Work required » Retype the items word for word, from the first line of the items through the line containing "common name: Hickory tussock moth", and include that line.
══ Records for this task
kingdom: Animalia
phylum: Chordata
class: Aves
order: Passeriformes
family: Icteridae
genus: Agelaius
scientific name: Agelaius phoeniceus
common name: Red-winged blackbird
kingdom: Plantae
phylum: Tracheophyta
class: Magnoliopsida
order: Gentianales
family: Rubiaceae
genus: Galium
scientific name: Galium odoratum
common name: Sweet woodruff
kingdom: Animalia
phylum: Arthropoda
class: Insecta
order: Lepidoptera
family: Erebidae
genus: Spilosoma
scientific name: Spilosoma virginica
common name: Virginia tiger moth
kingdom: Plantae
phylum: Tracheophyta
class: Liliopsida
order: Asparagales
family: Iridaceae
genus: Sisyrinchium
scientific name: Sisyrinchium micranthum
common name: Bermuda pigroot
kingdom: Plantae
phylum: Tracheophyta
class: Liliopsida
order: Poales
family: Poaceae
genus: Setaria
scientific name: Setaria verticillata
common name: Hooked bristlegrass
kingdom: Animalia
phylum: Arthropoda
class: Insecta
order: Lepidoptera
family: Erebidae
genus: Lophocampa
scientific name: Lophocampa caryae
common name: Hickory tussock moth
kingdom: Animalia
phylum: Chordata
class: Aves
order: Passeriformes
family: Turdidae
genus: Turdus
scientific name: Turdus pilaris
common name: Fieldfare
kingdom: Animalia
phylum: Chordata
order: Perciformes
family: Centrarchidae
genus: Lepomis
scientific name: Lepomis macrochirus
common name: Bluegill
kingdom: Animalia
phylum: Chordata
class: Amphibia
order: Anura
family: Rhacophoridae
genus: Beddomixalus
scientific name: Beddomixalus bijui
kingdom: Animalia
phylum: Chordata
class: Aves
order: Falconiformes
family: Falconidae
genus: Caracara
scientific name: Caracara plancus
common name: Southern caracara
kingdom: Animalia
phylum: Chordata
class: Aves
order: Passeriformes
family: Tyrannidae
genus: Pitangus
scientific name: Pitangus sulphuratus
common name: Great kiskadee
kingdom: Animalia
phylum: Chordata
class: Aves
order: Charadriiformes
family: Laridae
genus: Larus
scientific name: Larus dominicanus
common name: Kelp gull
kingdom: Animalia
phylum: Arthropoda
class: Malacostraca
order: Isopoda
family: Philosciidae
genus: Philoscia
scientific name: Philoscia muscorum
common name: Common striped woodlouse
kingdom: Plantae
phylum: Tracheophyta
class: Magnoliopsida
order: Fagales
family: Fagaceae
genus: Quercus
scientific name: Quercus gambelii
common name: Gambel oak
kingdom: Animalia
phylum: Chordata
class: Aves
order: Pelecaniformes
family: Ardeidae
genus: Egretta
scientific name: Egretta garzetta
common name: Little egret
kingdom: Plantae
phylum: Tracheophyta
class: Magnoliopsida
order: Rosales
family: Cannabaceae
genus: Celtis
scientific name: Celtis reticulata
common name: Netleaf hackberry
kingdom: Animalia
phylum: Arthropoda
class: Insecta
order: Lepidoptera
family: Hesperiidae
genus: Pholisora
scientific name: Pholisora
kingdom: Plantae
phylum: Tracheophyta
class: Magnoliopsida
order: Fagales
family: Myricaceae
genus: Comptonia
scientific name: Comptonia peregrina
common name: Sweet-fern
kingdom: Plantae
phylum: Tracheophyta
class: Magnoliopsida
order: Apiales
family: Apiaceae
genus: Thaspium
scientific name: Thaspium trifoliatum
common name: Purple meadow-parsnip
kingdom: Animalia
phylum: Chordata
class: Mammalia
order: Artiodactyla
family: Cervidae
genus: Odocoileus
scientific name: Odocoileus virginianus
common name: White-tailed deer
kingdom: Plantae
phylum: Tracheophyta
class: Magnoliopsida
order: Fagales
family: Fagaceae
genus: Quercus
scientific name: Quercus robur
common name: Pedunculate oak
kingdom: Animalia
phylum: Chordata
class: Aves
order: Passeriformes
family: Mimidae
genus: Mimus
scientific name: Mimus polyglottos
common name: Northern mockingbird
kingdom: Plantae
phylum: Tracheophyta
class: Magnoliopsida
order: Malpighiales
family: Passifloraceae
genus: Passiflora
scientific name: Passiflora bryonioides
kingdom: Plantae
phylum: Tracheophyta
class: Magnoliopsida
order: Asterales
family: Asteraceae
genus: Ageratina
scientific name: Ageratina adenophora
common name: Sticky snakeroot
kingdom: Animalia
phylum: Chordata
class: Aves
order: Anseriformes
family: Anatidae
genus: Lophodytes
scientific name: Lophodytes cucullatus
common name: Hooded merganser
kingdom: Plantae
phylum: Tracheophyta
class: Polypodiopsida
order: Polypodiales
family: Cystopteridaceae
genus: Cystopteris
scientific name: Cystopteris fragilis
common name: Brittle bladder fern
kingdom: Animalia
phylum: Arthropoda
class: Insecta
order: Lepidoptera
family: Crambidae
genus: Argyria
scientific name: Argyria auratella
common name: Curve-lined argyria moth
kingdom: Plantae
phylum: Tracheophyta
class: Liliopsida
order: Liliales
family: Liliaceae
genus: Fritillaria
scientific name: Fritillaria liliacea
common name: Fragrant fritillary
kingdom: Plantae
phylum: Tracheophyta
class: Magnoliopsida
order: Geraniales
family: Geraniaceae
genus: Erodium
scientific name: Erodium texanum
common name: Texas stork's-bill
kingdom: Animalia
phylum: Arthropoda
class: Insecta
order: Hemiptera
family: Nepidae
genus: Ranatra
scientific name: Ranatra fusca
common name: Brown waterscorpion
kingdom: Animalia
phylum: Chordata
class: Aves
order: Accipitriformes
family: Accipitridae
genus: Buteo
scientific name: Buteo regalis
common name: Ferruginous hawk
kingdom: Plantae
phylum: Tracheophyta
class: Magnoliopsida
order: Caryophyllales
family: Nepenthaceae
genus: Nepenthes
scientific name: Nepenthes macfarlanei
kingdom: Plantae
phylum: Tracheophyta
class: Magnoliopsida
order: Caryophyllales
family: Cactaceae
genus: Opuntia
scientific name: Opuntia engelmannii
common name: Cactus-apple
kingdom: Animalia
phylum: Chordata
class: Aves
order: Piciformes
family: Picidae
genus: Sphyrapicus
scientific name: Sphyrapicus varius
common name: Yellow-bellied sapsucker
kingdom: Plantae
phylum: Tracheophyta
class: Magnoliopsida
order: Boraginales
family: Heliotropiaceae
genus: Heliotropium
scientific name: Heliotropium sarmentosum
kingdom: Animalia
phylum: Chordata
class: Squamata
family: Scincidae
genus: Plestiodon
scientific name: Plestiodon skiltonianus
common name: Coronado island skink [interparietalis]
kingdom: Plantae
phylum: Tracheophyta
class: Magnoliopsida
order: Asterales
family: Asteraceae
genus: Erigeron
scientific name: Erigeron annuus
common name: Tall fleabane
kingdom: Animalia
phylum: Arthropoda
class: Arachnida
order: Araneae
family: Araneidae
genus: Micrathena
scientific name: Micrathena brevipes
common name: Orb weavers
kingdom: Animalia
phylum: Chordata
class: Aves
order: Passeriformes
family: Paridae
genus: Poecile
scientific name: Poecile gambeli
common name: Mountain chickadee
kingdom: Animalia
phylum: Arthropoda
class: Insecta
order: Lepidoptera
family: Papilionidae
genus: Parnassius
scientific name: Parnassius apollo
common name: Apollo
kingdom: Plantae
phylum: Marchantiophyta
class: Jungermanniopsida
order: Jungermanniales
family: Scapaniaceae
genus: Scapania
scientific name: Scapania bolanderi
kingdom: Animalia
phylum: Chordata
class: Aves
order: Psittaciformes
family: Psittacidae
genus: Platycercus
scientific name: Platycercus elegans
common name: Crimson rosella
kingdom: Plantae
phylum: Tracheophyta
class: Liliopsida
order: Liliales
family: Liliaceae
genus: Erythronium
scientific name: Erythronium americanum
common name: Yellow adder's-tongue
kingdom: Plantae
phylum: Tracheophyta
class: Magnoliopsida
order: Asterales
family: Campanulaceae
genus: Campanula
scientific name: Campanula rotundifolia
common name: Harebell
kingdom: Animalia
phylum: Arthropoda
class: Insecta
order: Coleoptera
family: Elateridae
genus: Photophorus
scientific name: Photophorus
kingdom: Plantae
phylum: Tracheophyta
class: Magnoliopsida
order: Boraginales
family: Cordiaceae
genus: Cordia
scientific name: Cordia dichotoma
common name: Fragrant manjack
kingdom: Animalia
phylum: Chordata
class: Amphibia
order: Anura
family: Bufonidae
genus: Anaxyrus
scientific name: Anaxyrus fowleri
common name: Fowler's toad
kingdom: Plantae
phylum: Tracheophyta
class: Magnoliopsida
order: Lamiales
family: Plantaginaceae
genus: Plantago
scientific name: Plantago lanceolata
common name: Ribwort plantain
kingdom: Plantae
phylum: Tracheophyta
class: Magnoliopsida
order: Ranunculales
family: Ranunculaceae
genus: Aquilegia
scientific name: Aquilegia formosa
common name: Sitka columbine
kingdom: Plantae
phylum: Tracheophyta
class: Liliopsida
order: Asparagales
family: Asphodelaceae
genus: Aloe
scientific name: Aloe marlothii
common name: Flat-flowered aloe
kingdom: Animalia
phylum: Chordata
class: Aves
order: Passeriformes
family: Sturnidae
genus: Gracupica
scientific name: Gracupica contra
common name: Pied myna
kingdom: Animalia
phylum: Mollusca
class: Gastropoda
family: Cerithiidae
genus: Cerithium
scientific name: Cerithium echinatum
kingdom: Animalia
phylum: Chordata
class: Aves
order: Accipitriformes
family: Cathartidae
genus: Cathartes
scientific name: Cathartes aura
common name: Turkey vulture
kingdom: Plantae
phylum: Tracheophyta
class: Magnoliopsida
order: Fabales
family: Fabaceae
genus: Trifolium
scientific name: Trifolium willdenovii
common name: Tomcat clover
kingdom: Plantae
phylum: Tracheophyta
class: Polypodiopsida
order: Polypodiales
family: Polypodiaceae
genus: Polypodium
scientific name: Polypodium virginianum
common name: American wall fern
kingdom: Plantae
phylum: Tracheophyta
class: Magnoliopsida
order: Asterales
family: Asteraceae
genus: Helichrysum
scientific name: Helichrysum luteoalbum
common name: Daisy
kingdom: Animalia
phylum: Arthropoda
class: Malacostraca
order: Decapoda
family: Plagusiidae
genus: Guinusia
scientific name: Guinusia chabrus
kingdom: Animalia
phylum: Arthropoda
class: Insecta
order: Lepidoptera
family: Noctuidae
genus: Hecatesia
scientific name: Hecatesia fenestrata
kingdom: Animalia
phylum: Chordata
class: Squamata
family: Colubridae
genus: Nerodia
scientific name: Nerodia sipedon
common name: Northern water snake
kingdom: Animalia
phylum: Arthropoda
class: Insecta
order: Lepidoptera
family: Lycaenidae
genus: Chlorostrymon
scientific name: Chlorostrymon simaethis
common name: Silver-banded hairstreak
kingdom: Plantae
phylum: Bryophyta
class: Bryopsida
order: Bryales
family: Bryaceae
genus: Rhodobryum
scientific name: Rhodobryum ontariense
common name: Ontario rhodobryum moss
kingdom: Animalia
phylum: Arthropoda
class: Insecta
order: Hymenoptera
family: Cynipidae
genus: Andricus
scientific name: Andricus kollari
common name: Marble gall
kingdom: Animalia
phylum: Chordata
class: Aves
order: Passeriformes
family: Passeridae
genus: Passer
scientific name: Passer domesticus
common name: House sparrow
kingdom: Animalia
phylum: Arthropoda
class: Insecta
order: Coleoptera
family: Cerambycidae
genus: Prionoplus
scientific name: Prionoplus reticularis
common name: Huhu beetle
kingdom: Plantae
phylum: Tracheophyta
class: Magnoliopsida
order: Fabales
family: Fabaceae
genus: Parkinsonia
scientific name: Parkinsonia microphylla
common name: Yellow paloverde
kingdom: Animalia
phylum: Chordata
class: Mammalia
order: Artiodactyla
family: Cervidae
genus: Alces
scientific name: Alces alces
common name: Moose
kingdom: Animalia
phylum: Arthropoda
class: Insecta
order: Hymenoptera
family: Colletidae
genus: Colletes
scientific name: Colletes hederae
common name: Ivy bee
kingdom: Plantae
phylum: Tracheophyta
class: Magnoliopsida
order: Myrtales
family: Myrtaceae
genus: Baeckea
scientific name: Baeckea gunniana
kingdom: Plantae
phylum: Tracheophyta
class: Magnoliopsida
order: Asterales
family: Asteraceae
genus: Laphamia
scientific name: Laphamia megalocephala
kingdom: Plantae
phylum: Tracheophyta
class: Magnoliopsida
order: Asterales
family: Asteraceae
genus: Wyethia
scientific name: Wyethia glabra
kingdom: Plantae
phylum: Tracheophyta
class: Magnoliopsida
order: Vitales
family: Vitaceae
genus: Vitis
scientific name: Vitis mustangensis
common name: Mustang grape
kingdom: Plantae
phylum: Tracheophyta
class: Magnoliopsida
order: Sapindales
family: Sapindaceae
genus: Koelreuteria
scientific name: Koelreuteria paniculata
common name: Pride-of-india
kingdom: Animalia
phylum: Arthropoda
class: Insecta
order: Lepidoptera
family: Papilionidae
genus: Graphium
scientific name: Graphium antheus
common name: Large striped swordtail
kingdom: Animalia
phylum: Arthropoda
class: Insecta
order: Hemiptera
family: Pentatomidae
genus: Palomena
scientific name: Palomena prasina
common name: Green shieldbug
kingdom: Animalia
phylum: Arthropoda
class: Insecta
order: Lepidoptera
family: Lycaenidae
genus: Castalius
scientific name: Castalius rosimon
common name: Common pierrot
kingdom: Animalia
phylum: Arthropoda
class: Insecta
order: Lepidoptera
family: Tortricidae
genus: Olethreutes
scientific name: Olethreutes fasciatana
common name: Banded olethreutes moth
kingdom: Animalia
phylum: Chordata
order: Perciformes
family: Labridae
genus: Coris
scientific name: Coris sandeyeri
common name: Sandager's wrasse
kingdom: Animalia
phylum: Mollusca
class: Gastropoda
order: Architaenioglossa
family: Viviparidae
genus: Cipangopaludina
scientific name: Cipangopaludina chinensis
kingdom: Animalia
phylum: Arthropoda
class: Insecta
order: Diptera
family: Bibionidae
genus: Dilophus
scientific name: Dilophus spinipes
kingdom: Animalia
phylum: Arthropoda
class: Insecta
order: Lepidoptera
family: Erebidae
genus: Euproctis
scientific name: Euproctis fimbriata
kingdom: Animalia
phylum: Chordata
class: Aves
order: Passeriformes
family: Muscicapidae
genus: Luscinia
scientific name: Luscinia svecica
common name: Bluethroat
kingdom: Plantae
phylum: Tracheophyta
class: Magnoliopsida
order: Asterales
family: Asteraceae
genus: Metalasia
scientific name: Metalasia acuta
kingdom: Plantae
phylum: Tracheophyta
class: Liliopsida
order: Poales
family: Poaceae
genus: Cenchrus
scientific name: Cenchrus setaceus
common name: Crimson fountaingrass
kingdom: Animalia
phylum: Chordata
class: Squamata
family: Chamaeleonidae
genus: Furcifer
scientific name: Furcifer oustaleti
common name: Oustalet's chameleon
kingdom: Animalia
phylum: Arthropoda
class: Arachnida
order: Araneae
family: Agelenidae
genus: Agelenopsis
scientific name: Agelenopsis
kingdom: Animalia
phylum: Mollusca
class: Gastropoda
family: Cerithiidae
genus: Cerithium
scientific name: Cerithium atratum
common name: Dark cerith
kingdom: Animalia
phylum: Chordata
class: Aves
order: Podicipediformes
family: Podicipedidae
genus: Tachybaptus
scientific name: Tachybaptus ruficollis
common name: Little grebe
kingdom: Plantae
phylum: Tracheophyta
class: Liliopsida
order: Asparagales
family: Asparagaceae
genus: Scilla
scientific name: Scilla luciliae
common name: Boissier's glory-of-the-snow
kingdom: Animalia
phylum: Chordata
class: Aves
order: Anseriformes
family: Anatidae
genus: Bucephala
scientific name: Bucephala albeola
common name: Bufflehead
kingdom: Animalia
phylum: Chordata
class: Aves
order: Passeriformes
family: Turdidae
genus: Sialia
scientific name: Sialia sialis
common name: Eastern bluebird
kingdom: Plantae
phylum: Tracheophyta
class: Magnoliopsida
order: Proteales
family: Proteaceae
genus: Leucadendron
════
Full solution »
kingdom: Animalia
phylum: Chordata
class: Aves
order: Passeriformes
family: Icteridae
genus: Agelaius
scientific name: Agelaius phoeniceus
common name: Red-winged blackbird
kingdom: Plantae
phylum: Tracheophyta
class: Magnoliopsida
order: Gentianales
family: Rubiaceae
genus: Galium
scientific name: Galium odoratum
common name: Sweet woodruff
kingdom: Animalia
phylum: Arthropoda
class: Insecta
order: Lepidoptera
family: Erebidae
genus: Spilosoma
scientific name: Spilosoma virginica
common name: Virginia tiger moth
kingdom: Plantae
phylum: Tracheophyta
class: Liliopsida
order: Asparagales
family: Iridaceae
genus: Sisyrinchium
scientific name: Sisyrinchium micranthum
common name: Bermuda pigroot
kingdom: Plantae
phylum: Tracheophyta
class: Liliopsida
order: Poales
family: Poaceae
genus: Setaria
scientific name: Setaria verticillata
common name: Hooked bristlegrass
kingdom: Animalia
phylum: Arthropoda
class: Insecta
order: Lepidoptera
family: Erebidae
genus: Lophocampa
scientific name: Lophocampa caryae
common name: Hickory tussock moth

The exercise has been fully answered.